_Exercise brief_
Whichever lines of the entries hold the word "ignore" should be identified and copied.

_Information shown_

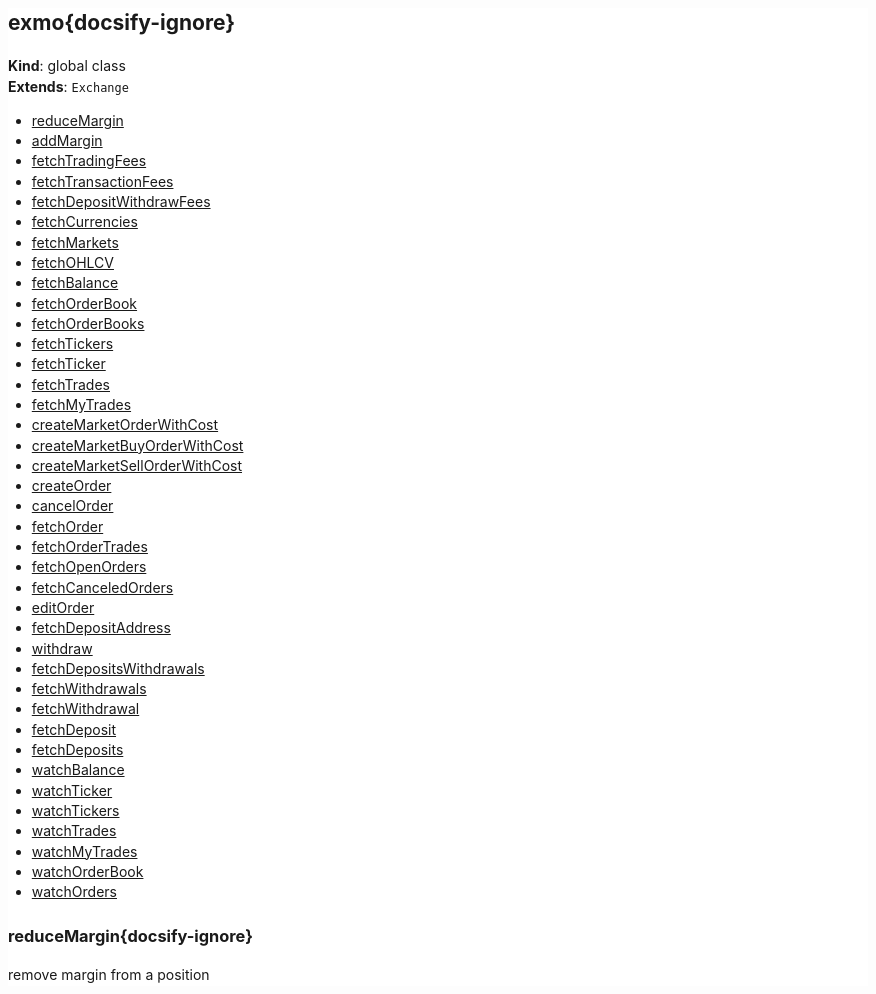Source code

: 
<a name="exmo" id="exmo"></a>

## exmo{docsify-ignore}
**Kind**: global class  
**Extends**: <code>Exchange</code>  

* [reduceMargin](#reducemargin)
* [addMargin](#addmargin)
* [fetchTradingFees](#fetchtradingfees)
* [fetchTransactionFees](#fetchtransactionfees)
* [fetchDepositWithdrawFees](#fetchdepositwithdrawfees)
* [fetchCurrencies](#fetchcurrencies)
* [fetchMarkets](#fetchmarkets)
* [fetchOHLCV](#fetchohlcv)
* [fetchBalance](#fetchbalance)
* [fetchOrderBook](#fetchorderbook)
* [fetchOrderBooks](#fetchorderbooks)
* [fetchTickers](#fetchtickers)
* [fetchTicker](#fetchticker)
* [fetchTrades](#fetchtrades)
* [fetchMyTrades](#fetchmytrades)
* [createMarketOrderWithCost](#createmarketorderwithcost)
* [createMarketBuyOrderWithCost](#createmarketbuyorderwithcost)
* [createMarketSellOrderWithCost](#createmarketsellorderwithcost)
* [createOrder](#createorder)
* [cancelOrder](#cancelorder)
* [fetchOrder](#fetchorder)
* [fetchOrderTrades](#fetchordertrades)
* [fetchOpenOrders](#fetchopenorders)
* [fetchCanceledOrders](#fetchcanceledorders)
* [editOrder](#editorder)
* [fetchDepositAddress](#fetchdepositaddress)
* [withdraw](#withdraw)
* [fetchDepositsWithdrawals](#fetchdepositswithdrawals)
* [fetchWithdrawals](#fetchwithdrawals)
* [fetchWithdrawal](#fetchwithdrawal)
* [fetchDeposit](#fetchdeposit)
* [fetchDeposits](#fetchdeposits)
* [watchBalance](#watchbalance)
* [watchTicker](#watchticker)
* [watchTickers](#watchtickers)
* [watchTrades](#watchtrades)
* [watchMyTrades](#watchmytrades)
* [watchOrderBook](#watchorderbook)
* [watchOrders](#watchorders)

<a name="reduceMargin" id="reducemargin"></a>

### reduceMargin{docsify-ignore}
remove margin from a position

_The answer_
## exmo{docsify-ignore}
### reduceMargin{docsify-ignore}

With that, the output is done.